Panel discussion focuses on college students' perspective of technology in the classroom and on campus.

Stefanie Olsen Staff writer, CNET News
Stefanie Olsen covers technology and science.
Stefanie Olsen
3 min read
SAN FRANCISCO--Despite the fears that kids are leaving permanent digital footprints when they post personal information online, college students think it would be even weirder if someone didn't exist on the Web.

"It would concern me about their ability to use the computer. I haven't encountered something like that. Everyone in my generation (is) somehow, someway on the Internet," said Lorrie Ma, a 23-year-old junior in the undergraduate programs of mechanical engineering and marketing at Santa Clara University in Silicon Valley.

"I'd be very scared of that person. I'll just say that," said Darian Shirazi, a 20-year-old sophomore in the philosophy department at the University of California at Berkeley.

Ma and Shirazi spoke Wednesday as part of a student panel at the Sun Microsystems' Worldwide Education and Research Conference here. The three-day conference drew hundreds of education IT professionals from around the world, who for this panel, were particularly interested in students' perspective on technology in the classroom.

One of the strongest messages for educators from the two students was that universities shouldn't try to restrict access to online information and social-networking sites like MySpace or Facebook. Rather, universities should educate kids on the positives and negatives of those sites and offer best practices for Internet use.

"Allow people to access wikis that describe privacy issues, like what information should you be sharing," Shirazi said. "I'd much rather be educated than told what to do."

Ma added that it's easier to find people's contact information on Facebook than it is through the university system.

Ma, who is also an intern at in Sun's education group, said that wireless access on campus is an issue.

"One of biggest things universities don't understand is that if it doesn't provide Wi-Fi access points, some people can't communicate with (peers) for group work or collaborative activities," Ma said. And that's no small disconnect, given that Ma said she keeps in touch with as many as 100 people on the Web each day, including friends and classmates.

When it came to the subject of libraries, Shirazi and Ma said that digitization of books would be most useful to students. That's because the library is largely an outpost for students to study or use the Internet to get PDF data for schoolwork, rather than a place to check out books.

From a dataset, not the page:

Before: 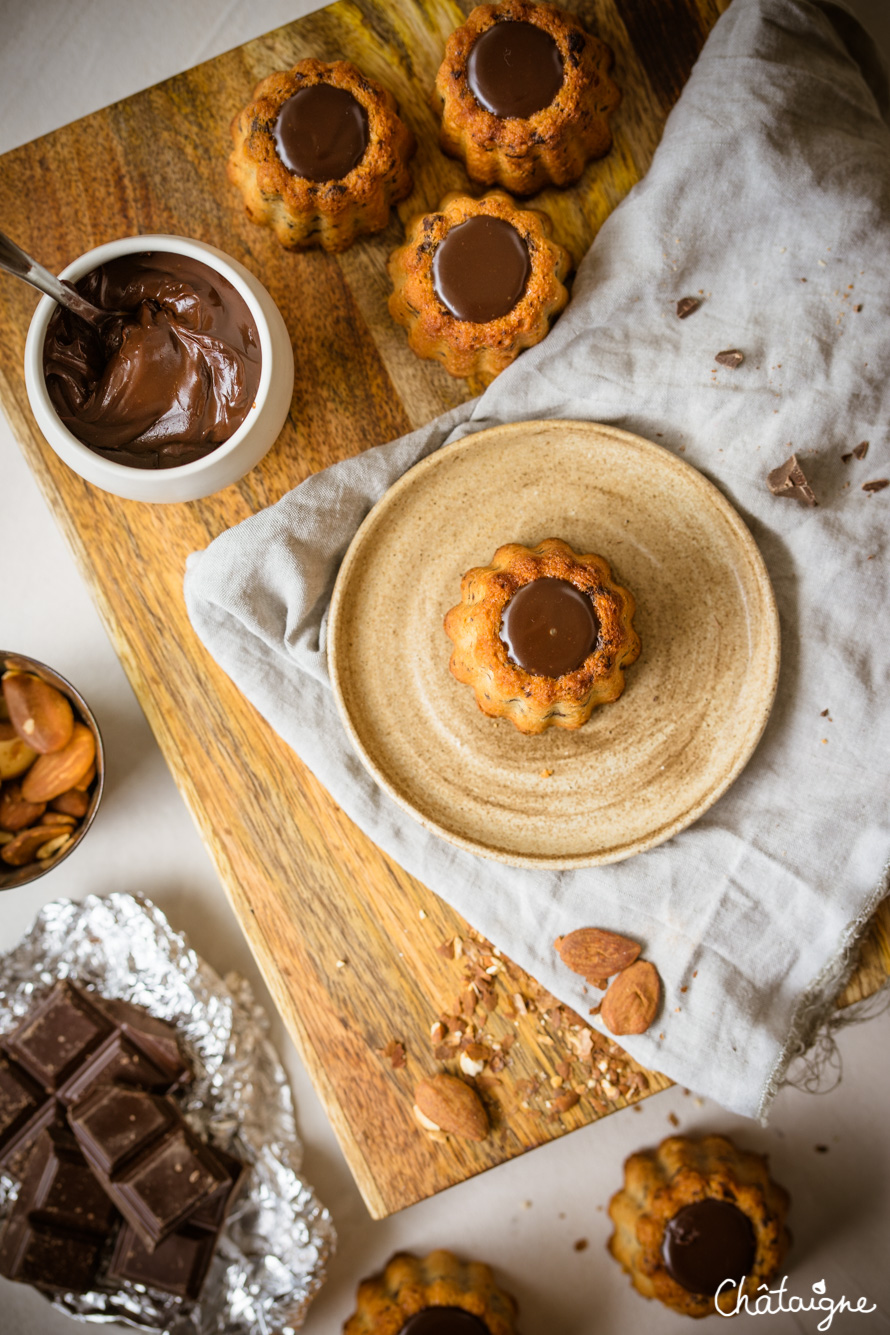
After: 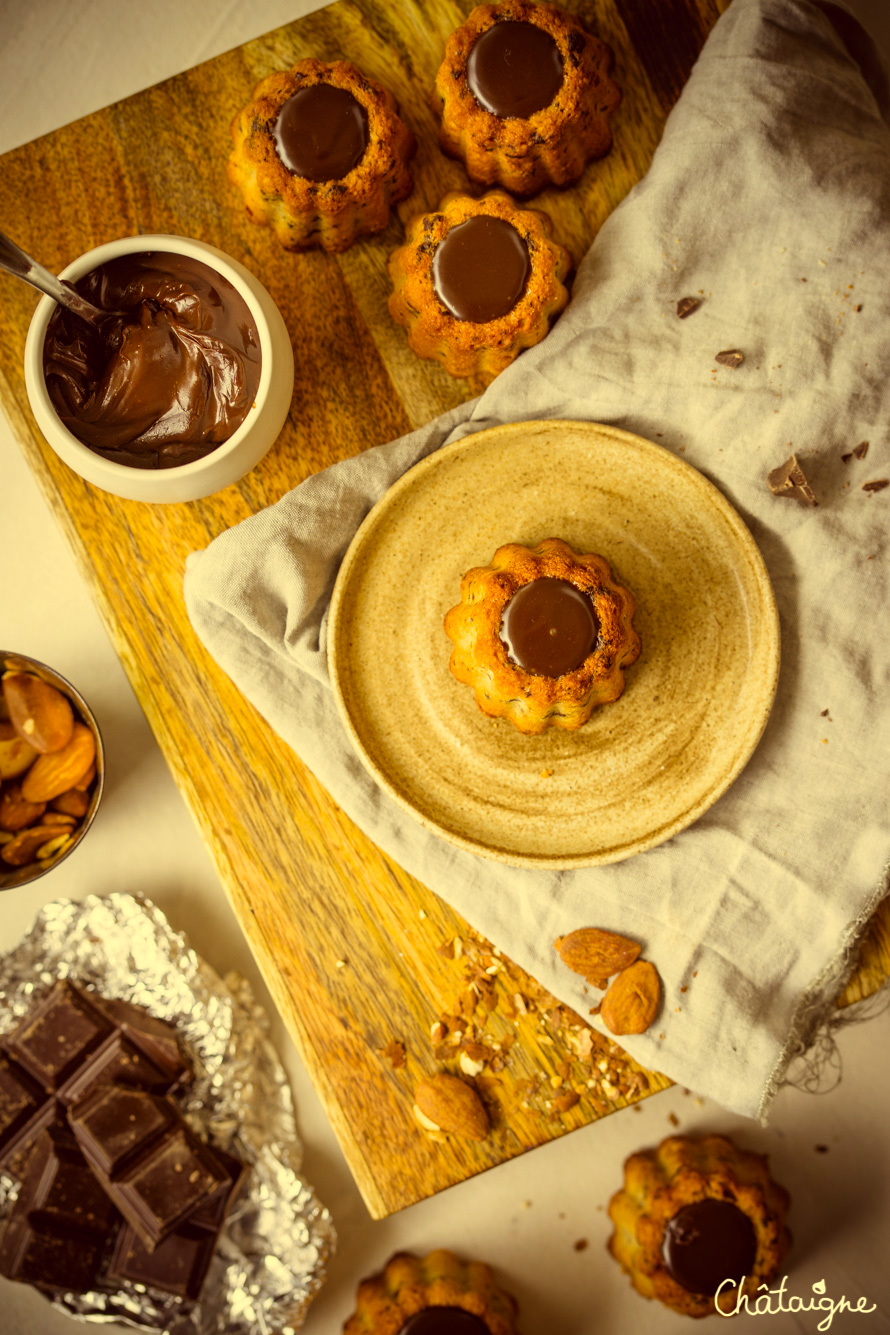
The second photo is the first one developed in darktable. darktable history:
color correction: highlights a* -0.586, highlights b* 39.92, shadows a* 9.5, shadows b* -0.542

Ma said that at Santa Clara University--one of the first universities with robots that retrieve books for students--people argue that automation is detrimental to book browsing. But she said that the argument doesn't hold up because students more often just want to access specific information, rather than browse for books.

"The best investment in the library is to make it all electronic," Shirazi said.

When it comes to their own digital tracks online, Ma was at least a little regretful of her younger years. She said he had removed an old site of hers from the Web, but Google still kept a cached version that people could access.

"It's something I didn't think about," Ma said. "Universities can teach us about those things instead of stopping us from it."